Two days ago, prominent activist and pastor Evan Mawarire flew home to Zimbabwe. Upon his arrival at Harare International Airport, the police arrested him.

He had fled Zimbabwe to the United States six months ago following harassment and threats to his life by suspected state agents. At the time, he was a leader of the #ThisFlag campaign and protests against President Robert Mugabe’s government, calling on authorities to address Zimbabwe’s rights problems and failing economy.

Pastor Evan Mawarire of the #ThisFlag campaign (Left) meets with Human Rights Watch Senior researcher Dewa Mavhinga in Johannesburg, South Africa, August 2016.

© 2016 Munjodzi Mutandiri

His lawyer (and my former law school classmate), Harrrison Nkomo, told me that nine men in civilian clothes, who refused to identify themselves, arrested Mawarire at the airport Wednesday, just before 5 p.m. He has been in custody ever since.

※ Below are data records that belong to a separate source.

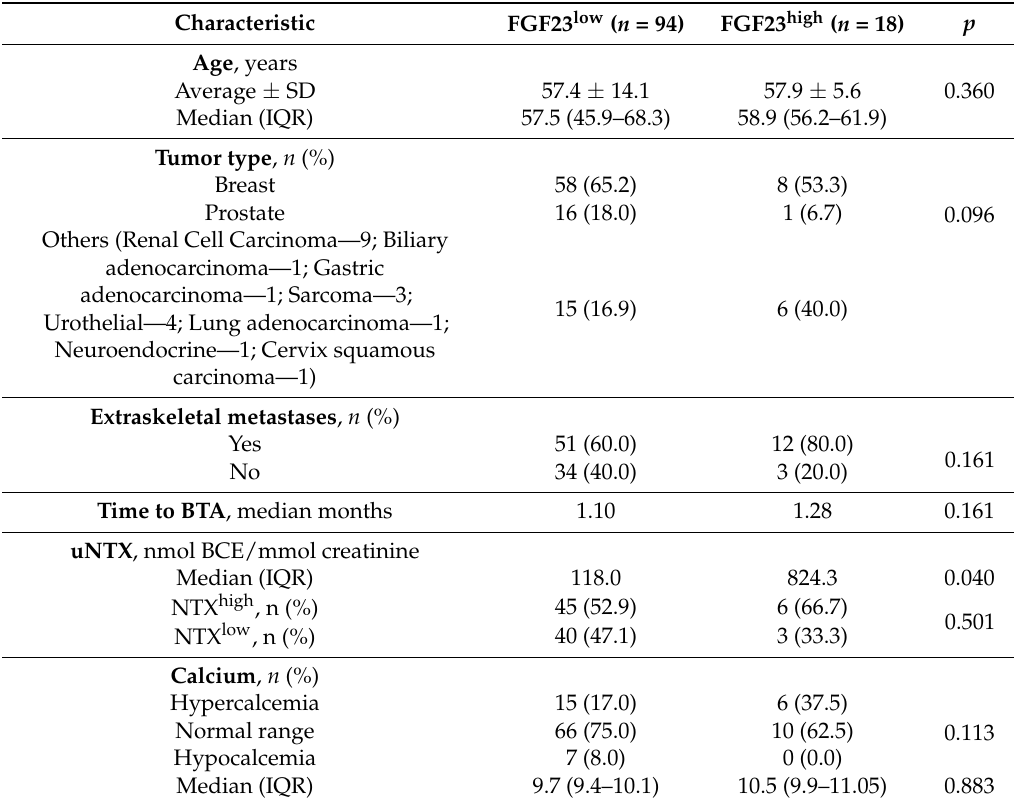
Table 1. Baseline characteristics of the cohort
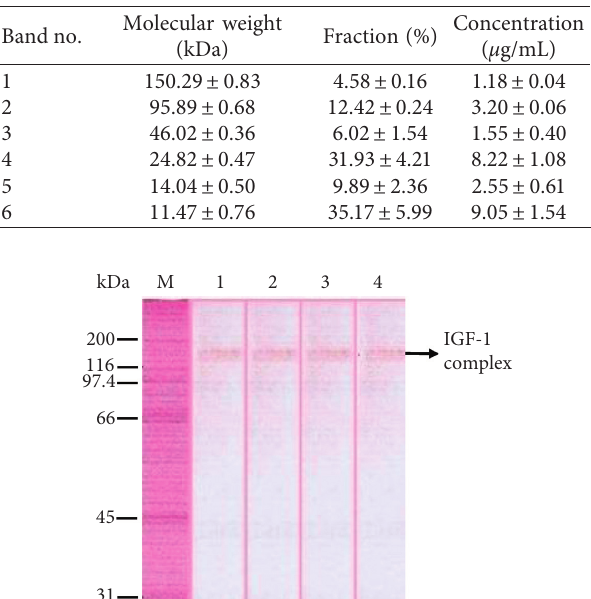
Figure 1: Sodium dodecyl sulfate-polyacrylamide gel electro- phoresis image of protein bands for Simmental bull seminal plasma protein. kDa: kilo Dalton, M: marker, 1 and 2: seminal plasma of first Simmental bulls, and 3 and 4: seminal plasma of second Simmental bulls. Table 1: The average molecular weight (kDa) proteins, percentage or fraction, and concentration (ng/mL) of Simmental bull seminal plasma.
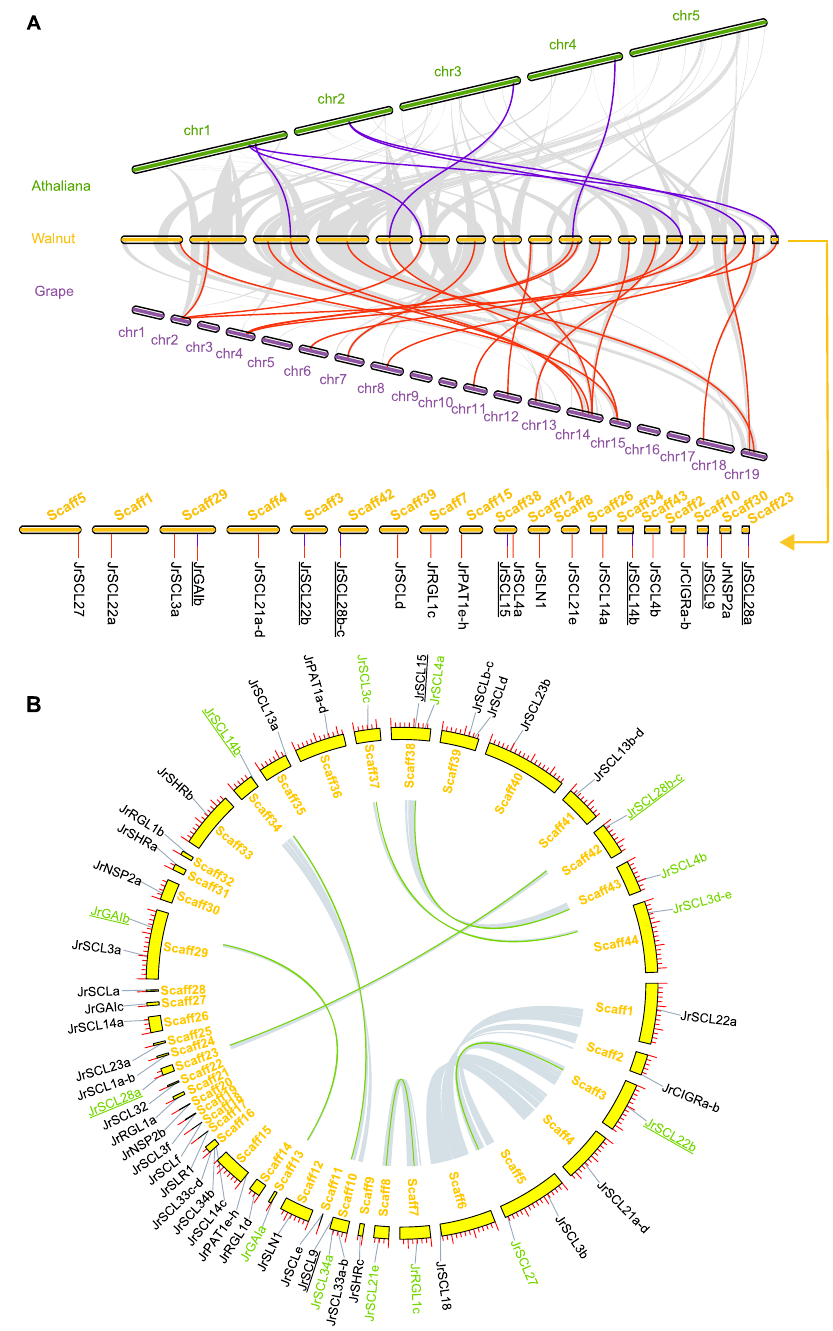
Figure 4. ( A ) Synteny analysis of GRAS genes between Arabidopsis, walnut and grape. The gray lines in the background indicate the collinear blocks within walnut and other plant genomes, while the blue and red lines highlight the syntenic GRAS gene pairs. ( B) Synteny analysis of JrGRAS genes. Gray lines indicate all synteny blocks in the walnut genome, whereas the green lines suggest duplicated GRAS gene pairs. The gene name with an underline means this gene was identified as the synteny gene between different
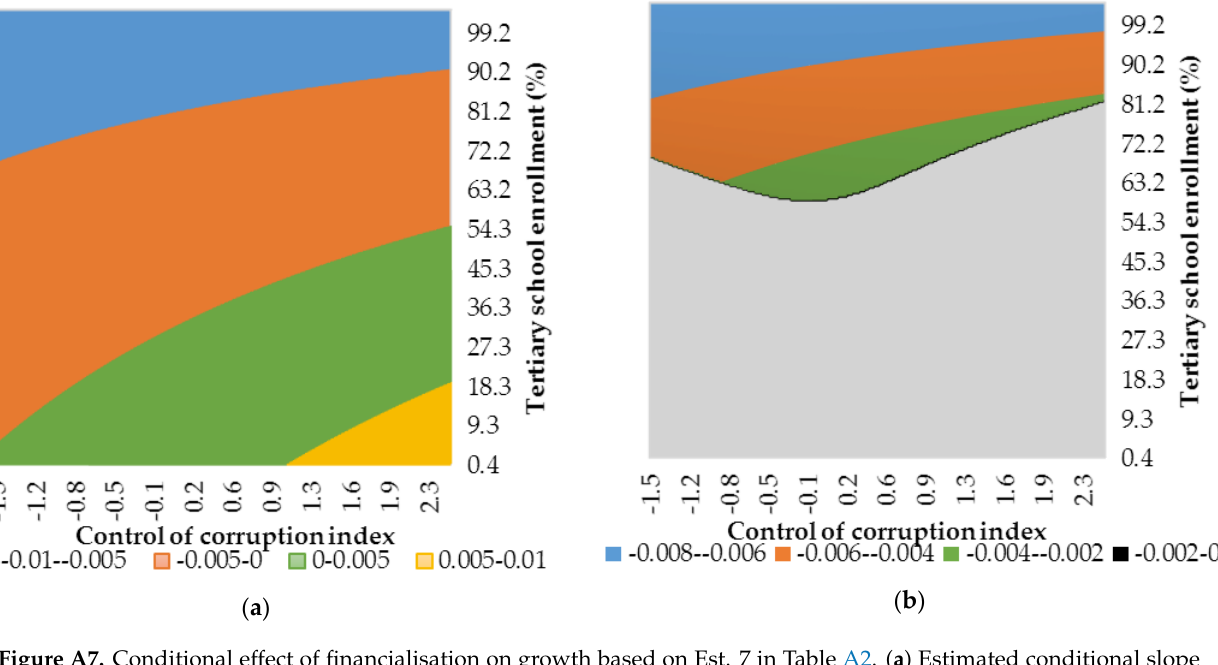
Figure A7. Conditional effect of financialisation on growth based on Est. 7 in Table A2. ( a ) Estimated conditional slope coefficient over the whole range of observed values for institutional quality and development level. ( b ) Estimated statistically significant conditional slope coefficient. Gray represents a combination of institutional quality and development level for which effect of financialisation on growth is statistically insignificant. Source: authors’ contributions.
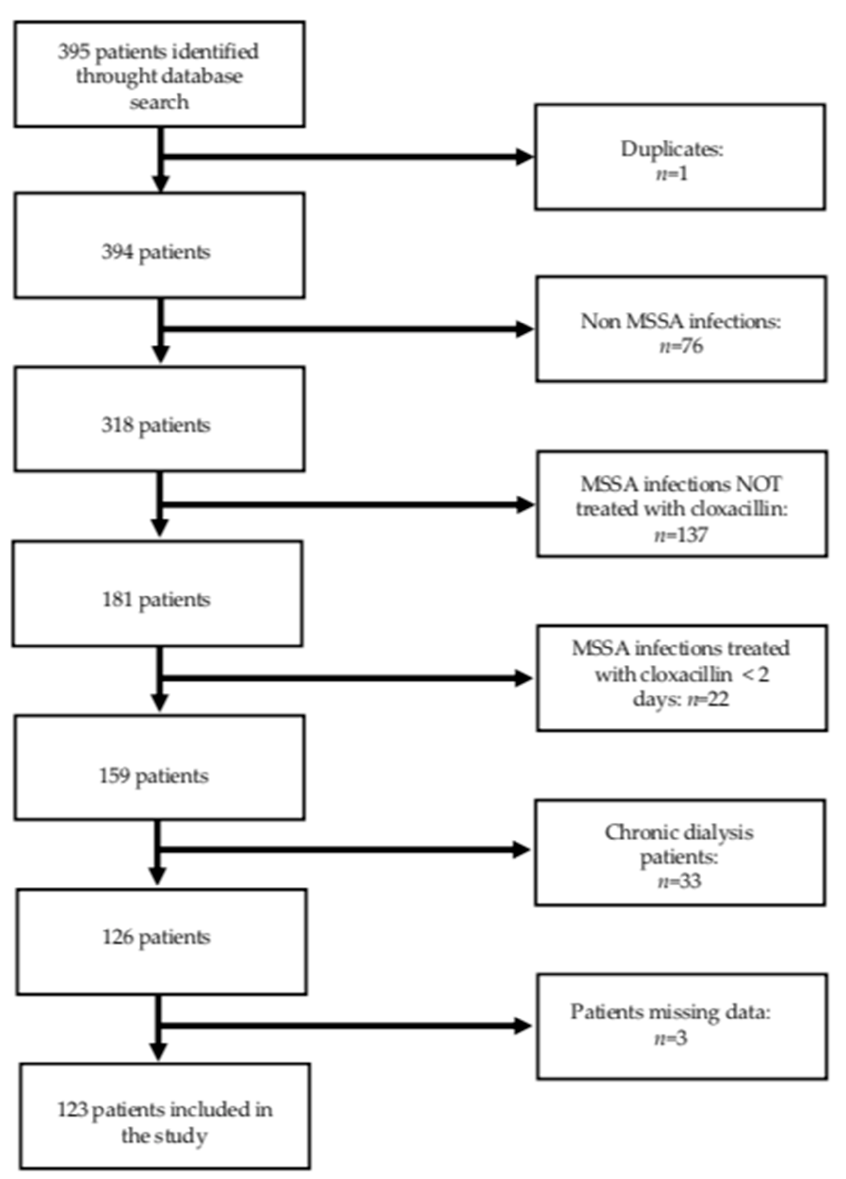
Figure 1. Study flow chart.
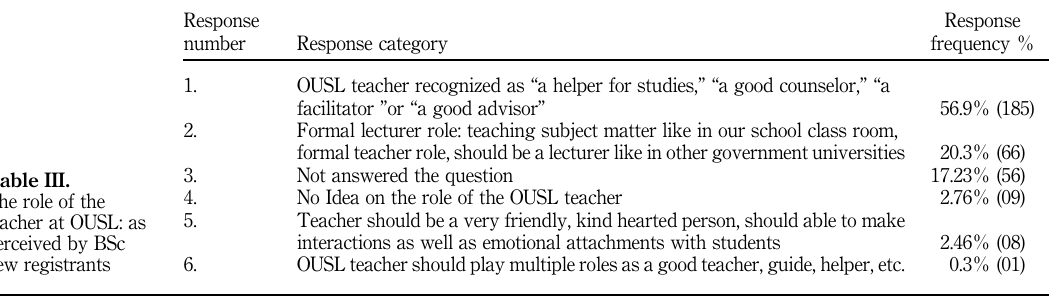
perception of the main instructional media used in OUSL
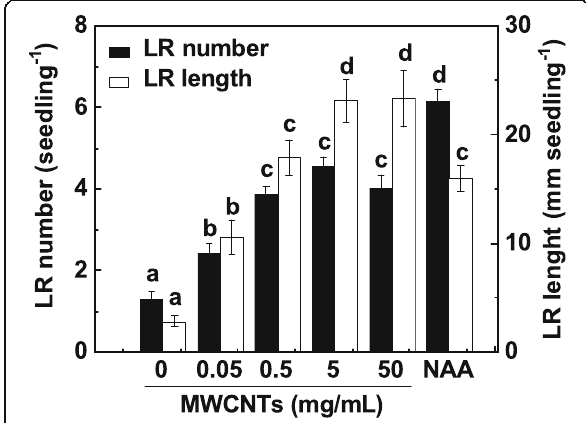
Fig. 1 MWCNT-induced tomato LR formation was in an approximately dose-dependent manner. Three-day-old tomato seedlings were treated with 200 nM NAA and the indicated concentrations of MWCNTs, respectively. The number and length of emerged lateral root (> 1 mm) per seedling were then determined after 3 days of treatment. There were 30 (10 × 3) plants in three biological replicates, and the experiments were conducted for 3 times. Data are the means± SE. Within each set of experiments, bars denoted by the same letter did not differ significantly at p < 0.05 level according to Duncan ’ s multiple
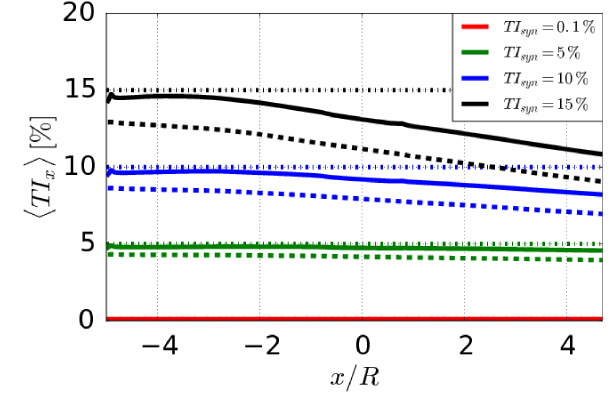
Figure 11. Longitudinal evolution of turbulence intensities for dif- ferent turbulent intensities at the inlet in HIT without rotor effects. For each case the mean value (cid:104) TI (cid:105) is shown with the resolved TI (cid:104) TI res (cid:105) (dashed line), resolved and subgrid scale TI (cid:104) TI res (cid:105)+(cid:104) TI sgs (cid:105) (solid line), and the inlet TI TI syn (dotted line) as reference. The sudden spike at the end of the domain is caused by the outlet con- dition, and its influence is restricted to the last computational cell before the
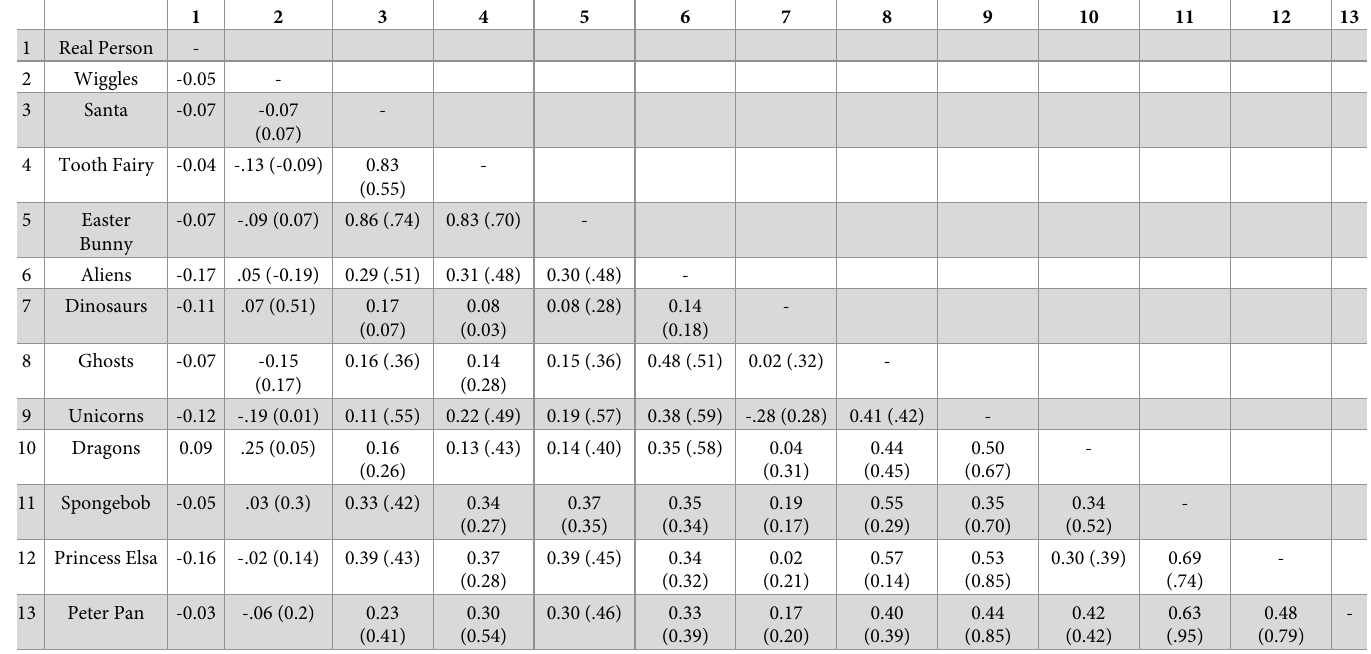
Table 6. Table of correlation between figures (with correlations from main manuscript in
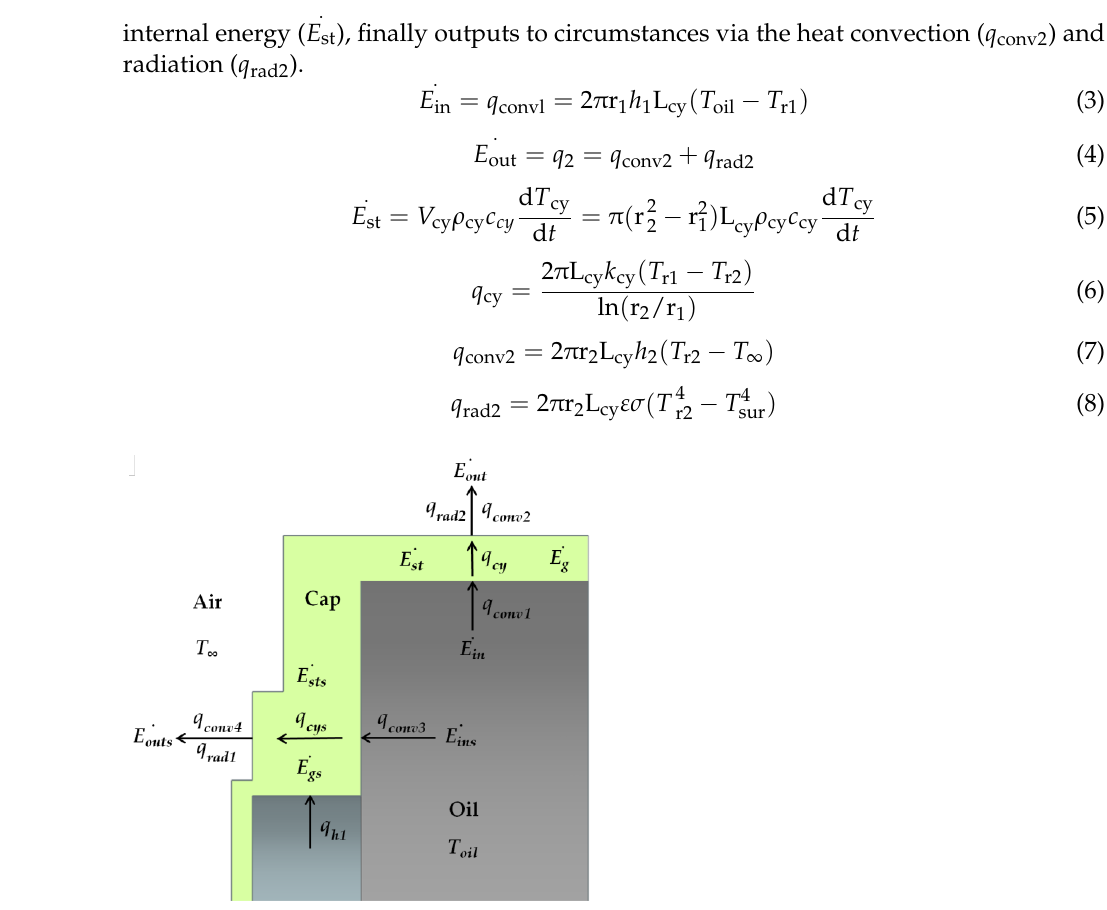
Figure 5. Schematic configuration of heat transfer of the pump cap. According to the experimental correlation formula for natural convection heat transfer of a horizontal cylinder with a wide range of Rayleigh numbers recommended by Churchill and Chu [28], the Nusselt number of the cylinder outer-face is given in Relation (9). Thus, the convective heat transfer coefficient h 2 could be calculated in Equation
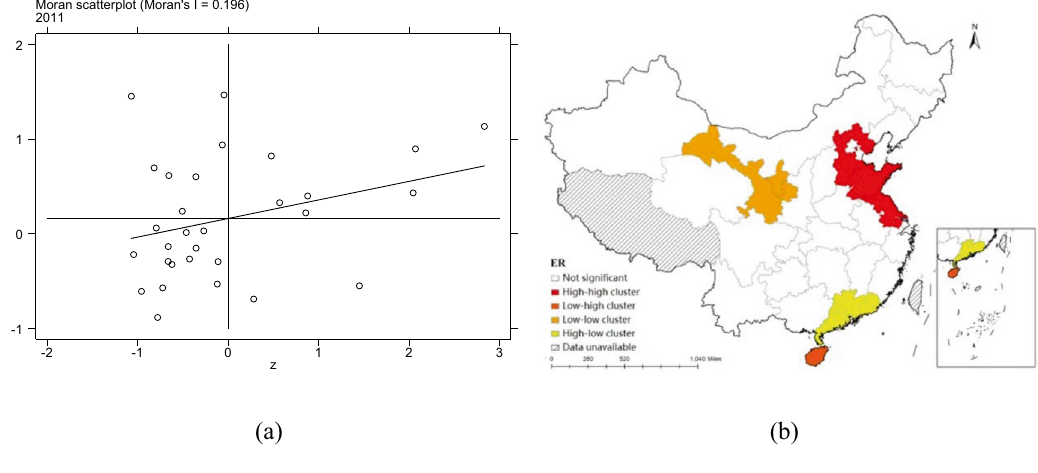
Figure 8. Moran scatter plot and LISA aggregation plot of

Today, the magistrates’ court in Harare denied Mawarire bail and returned him to custody until February 17. The charge: subverting a constitutional government, which carries a 20-year prison sentence. A court had cleared Mawarire of the same charge in July 2016. This time around, authorities have added charges of inciting public violence and insulting the national flag.

Instead of this persecution carousel, Zimbabwe’s authorities should drop the sham charges and free Mawarire unconditionally. Perhaps then there can be a real conversation between Evan Mawarire and the government about respect for basic rights and the country’s sustainable development.